Sunday, October 26, 2008

Leveraging and more

Yes, as we did with fiction and finance, we can also look at the oops related to leveraging. At one time, leveraging was consider not smart. Think of it, would you offer a large loan without any collateral (that you could verify in value) for some hair-brained scheme (how do you know how to evaluate the scheme? well, this is where skeptical thinking and experience come in).

So, in trying to catch up with the madness (having left school 30+ years ago and frankly not paying attention to the activities of idiots with money), reading like mad, watching results being analyzed (usually, the analysis was trifling and without substance), and considering how all this madness got started (related to age old issue, I know), on several occasions it was necessary to look at what it means to pile up debt.

As an aside, in Wichita, Hawker Beechcraft is loaded with debt from their split from Raytheon. The step of going IPO in order to spread the hurt, in little pieces, to others has not happened, yet. That whole game needs to be looked at, too. Hawker has a maintenance cost of 0.2B yearly; that must smart. No amount of belt-tightening or smart maneuvers can retire that level of debt. No, it requires the facilities of a market (who would want to buy?).

Leverage and truth -- March 25 . Looked at the underlying theoretics, which are usually fairly dismal in economics (the name fits perfectly). Ah, reinsurance is mentioned. Yes, didn't everyone think that risk was spread ad infinitum (Berkeley would love it!). And, then we have AIG, do we not?

Leverage and truth II -- March 31. Ah yes, the market dogma.
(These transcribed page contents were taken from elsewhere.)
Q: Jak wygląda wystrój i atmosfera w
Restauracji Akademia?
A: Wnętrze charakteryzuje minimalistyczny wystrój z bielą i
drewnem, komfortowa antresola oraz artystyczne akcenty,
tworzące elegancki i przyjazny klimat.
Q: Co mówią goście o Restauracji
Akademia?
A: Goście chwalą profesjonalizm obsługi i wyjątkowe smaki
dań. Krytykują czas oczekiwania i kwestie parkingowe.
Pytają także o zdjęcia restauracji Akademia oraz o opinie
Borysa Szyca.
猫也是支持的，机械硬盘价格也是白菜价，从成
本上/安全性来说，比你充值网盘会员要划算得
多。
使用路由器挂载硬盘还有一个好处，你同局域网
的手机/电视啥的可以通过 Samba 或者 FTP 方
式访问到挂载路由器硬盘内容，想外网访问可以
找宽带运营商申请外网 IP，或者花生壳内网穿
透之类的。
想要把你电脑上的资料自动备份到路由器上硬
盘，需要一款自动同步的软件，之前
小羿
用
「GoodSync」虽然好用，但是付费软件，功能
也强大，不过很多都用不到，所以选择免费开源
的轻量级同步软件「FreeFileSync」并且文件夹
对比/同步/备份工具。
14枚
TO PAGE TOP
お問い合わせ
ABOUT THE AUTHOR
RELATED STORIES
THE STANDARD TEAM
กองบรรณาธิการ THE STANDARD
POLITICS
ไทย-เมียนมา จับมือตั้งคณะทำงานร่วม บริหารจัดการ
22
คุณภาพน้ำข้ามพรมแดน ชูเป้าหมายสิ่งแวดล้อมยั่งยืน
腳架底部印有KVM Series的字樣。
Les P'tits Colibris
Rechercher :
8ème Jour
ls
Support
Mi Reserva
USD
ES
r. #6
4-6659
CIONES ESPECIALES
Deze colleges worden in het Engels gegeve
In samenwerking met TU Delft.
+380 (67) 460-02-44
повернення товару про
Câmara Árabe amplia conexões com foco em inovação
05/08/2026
It is touted by those whose pockets get lined immensely. Then, we have those who argue not zero-sum (hah!). What we'll have to do here is show that the best that we can do is near zero-sum.

Leverage and truth III -- May 19. Even by this time, I wasn't ready to accept all the idiotic changes to lessons from the 30s. We need to somehow make it clear that the CitiBank guy was wrong (Weill - well, he has his money) - Marx actually has a better take. Oh well.

Leveraging and oops -- May 19. So, we know that the financial community went out on the limb with leveraging. Do we not know that outsourcing (of certain varieties) is a type of leveraging? One problem with the engineering outsource is that of keeping it real (oops of this nature were coincidental to the start of this blog) and avoiding happy thinking. (Note 11/01/2008 - Well, now, Boeing is claiming insights about the possible banes of outsourcing.)

To the hilt -- August 19. Yes, like any addiction, the thing of going out on a limb grabs and does not allow one to let go. Evidently, to look at how smart people start to look like idiots. Of course, we really need to look at some physical binding (not gabbing) for money, that is other than a precious metal.

The idea here is to not just gab (that is the current basis) but to get technical and specific. After all, engineering computing handles similar issues, including the need to resolve several types of issues related to modeling, verification, and validation.

Oh, yes, the economy seems to be run like a real-time game. How do we get some notion of rigor applied? Well, it's not by chasing money.

Remarks:

05/30/2012 -- As covered by flightblogger.

05/04/2012 -- A recent filing relates to this theme.

04/03/2011 -- Need to look at some background. Too, tranche and trash.

03/17/2011 -- Politicos might actually be compounding the issues.

12/23/2010 -- Do oops continue to emerge?

07/23/2009 -- After the bust and the rebound, toxic assets are still a problem due to tranche realities.

12/18/2008 -- Leveraging, in and of itself, is not bad.